Task set:
A: Answer these questions using the patent excerpt, one per line:
(i) What does FIG. 5 illustrate?
(ii) What connections may network 50 include?
(iii) What three kinds of interface can interface 55 be?
B: Reproduce the patent excerpt word for word, from "[0021] Client computer" up to and including "an optimal route to the destination.".

Given text:
»»

BRIEF DESCRIPTION OF THE SEVERAL VIEWS OF THE DRAWINGS
[0013] FIG. 1 depicts an exemplary diagram of a possible data
processing environment in which illustrative embodiments may be
implemented.
[0014] FIG. 2 shows a flowchart of a method of lane determination
based on spatial data received directly from local sources along an
optimal route to a destination.
[0015] FIG. 3 shows an example of lane determination based on
spatial data received directly from local sources along an optimal
route to a destination.
[0016] FIG. 4 shows an example of an interface of a guided
destination device recommended an optimal lane.
[0017] FIG. 5 illustrates internal and external components of a
client computer and a server computer in which illustrative
embodiments may be implemented.
DETAILED DESCRIPTION
[0018] FIG. 1 is an exemplary diagram of a possible data processing
environment provided in which illustrative embodiments may be
implemented. It should be appreciated that FIG. 1 is only exemplary
and is not intended to assert or imply any limitation with regard
to the environments in which different embodiments may be
implemented. Many modifications to the depicted environments may be
made.
[0019] Referring to FIG. 1, network data processing system 51 is a
network of computers in which illustrative embodiments may be
implemented. Network data processing system 51 contains network 50,
which is the medium used to provide communication links between
various devices and computers connected together within network
data processing system 51. Network 50 may include connections, such
as wire, wireless communication links, or fiber optic cables.
[0020] In the depicted example, a client computer 52, server
computer 54, and a repository 53 connect to network 50. In other
exemplary embodiments, network data processing system 51 may
include additional client computers, storage devices, server
computers, and other devices not shown. The client computer 52
includes a set of internal components 800a and a set of external
components 900a, further illustrated in FIG. 5. The client computer
52 may be, for example, a mobile device, a cell phone, a personal
digital assistant, a netbook, a laptop computer, a tablet computer,
a desktop computer, a global positioning system (GPS) device,
guided destination device, or any other type of computing
device.
[0021] Client computer 52 may contain an interface 55. The
interface can be, for example, a command line interface, a
graphical user interface (GUI), or a web user interface (WUI). The
interface may be used, for example for viewing instructions on how
to get to the destination, maps of the area in which the user is
in, and optimum lane within an optimal route to the destination.
The interface may also accept an input regarding a destination in
which the user wishes to reach, or settings as to how to calculate
the optimal route to the destination.
[0022] In the depicted example, server computer 54 provides
information, such as boot files, operating system images, and
applications to client computer 52. Server computer 54 can compute
the information locally or extract the information from other
computers on network 50. Server computer 54 includes a set of
internal components 800b and a set of external components 900b
illustrated in FIG. 5.

««

Collected data:
»»

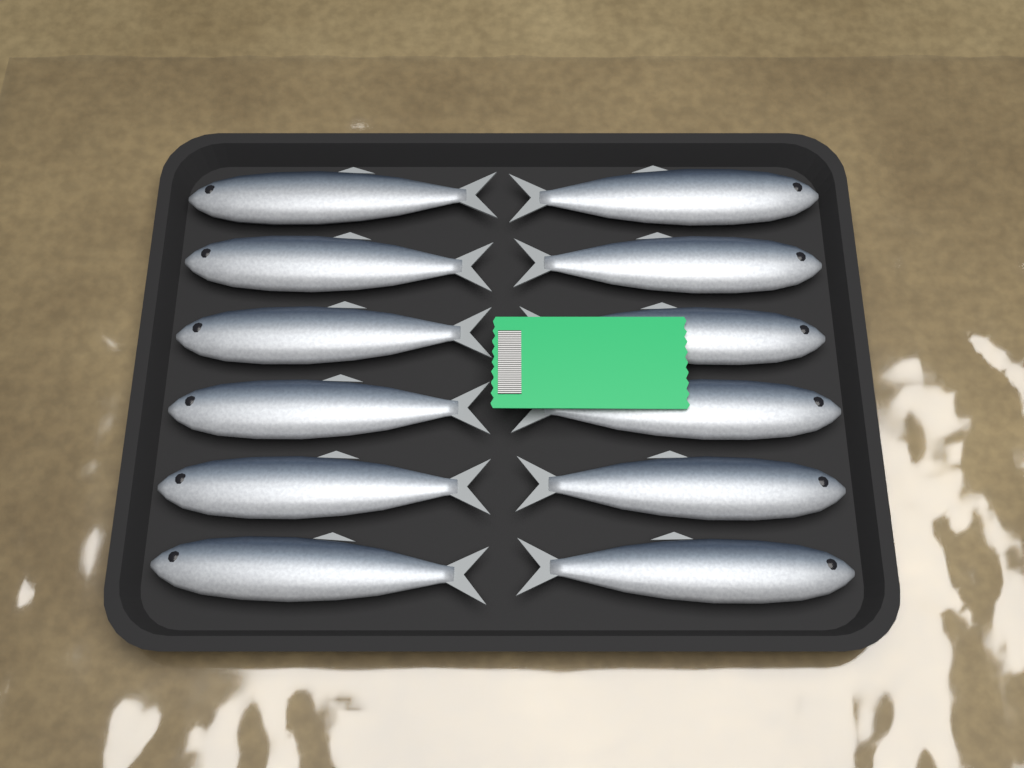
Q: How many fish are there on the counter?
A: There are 12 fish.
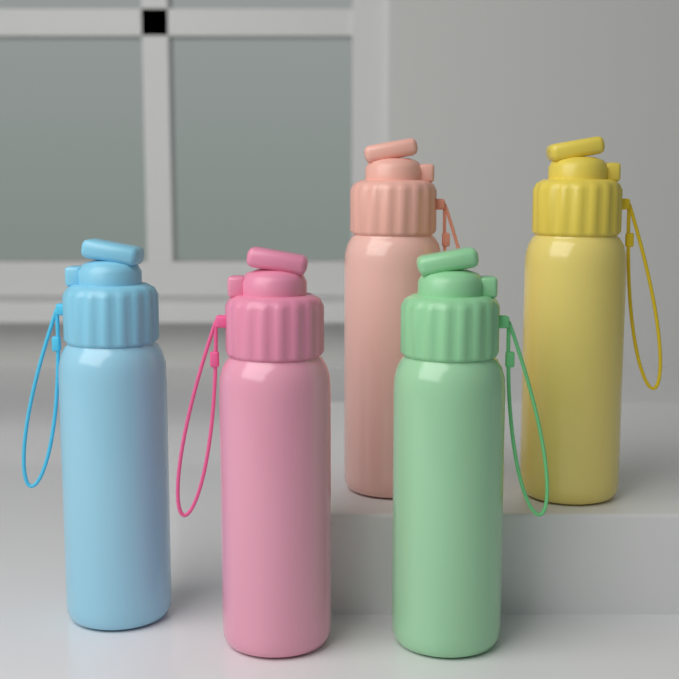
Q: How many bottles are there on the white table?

««

Solutions below:
A:
(i) Internal and external components of a client computer and a server computer in which illustrative embodiments may be implemented.
(ii) Wire, wireless communication links, or fiber optic cables.
(iii) A command line interface, a graphical user interface (GUI), or a web user interface (WUI).

B:
[0021] Client computer 52 may contain an interface 55. The
interface can be, for example, a command line interface, a
graphical user interface (GUI), or a web user interface (WUI). The
interface may be used, for example for viewing instructions on how
to get to the destination, maps of the area in which the user is
in, and optimum lane within an optimal route to the destination.